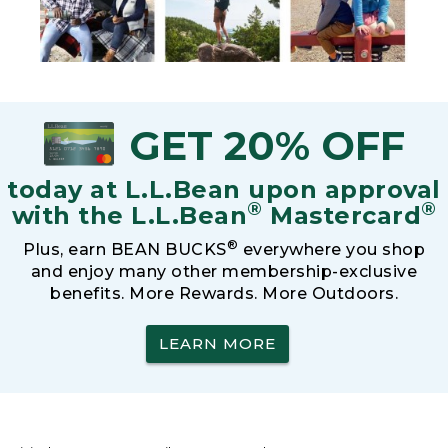
GET 20% OFF
today at L.L.Bean upon approval
®
®
with the L.L.Bean
Mastercard
®
Plus, earn BEAN BUCKS
everywhere you shop
and enjoy many other membership-exclusive
benefits. More Rewards. More Outdoors.
LEARN MORE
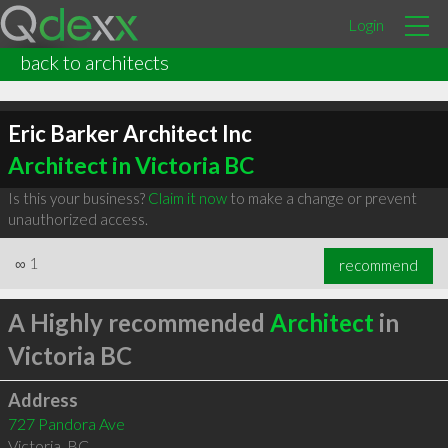
Login
back to architects
Eric Barker Architect Inc
Architect in Victoria BC
Is this your business?
Claim it now
to make a change or prevent
unauthorized access.
∞
1
recommend
A Highly recommended
Architect
in
Victoria BC
Address
727 Pandora Ave
Victoria
,
BC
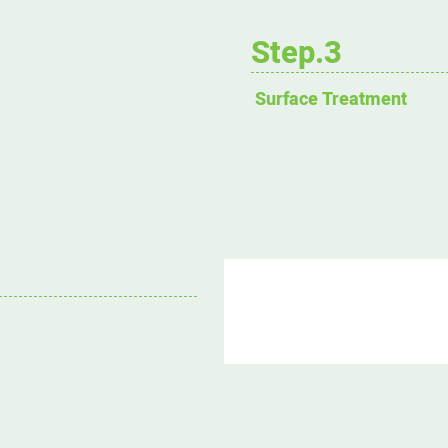
Step.3
Surface Treatment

● Problem to solve
Rewrite the text lines from all of the records above as a single numbered list, skipping any blank lines. Leave the pictures out of the answer.

● Exercise result
1. GET 20% OFF
2. today at L.L.Bean upon approval
3. ®
4. ®
5. with the L.L.Bean
6. Mastercard
7. ®
8. Plus, earn BEAN BUCKS
9. everywhere you shop
10. and enjoy many other membership-exclusive
11. benefits. More Rewards. More Outdoors.
12. LEARN MORE
13. Login
14. back to architects
15. Eric Barker Architect Inc
16. Architect in Victoria BC
17. Is this your business?
18. Claim it now
19. to make a change or prevent
20. unauthorized access.
21. ∞
22. 1
23. recommend
24. A Highly recommended
25. Architect
26. in
27. Victoria BC
28. Address
29. 727 Pandora Ave
30. Victoria
31. ,
32. BC
33. Step.3
34. Surface Treatment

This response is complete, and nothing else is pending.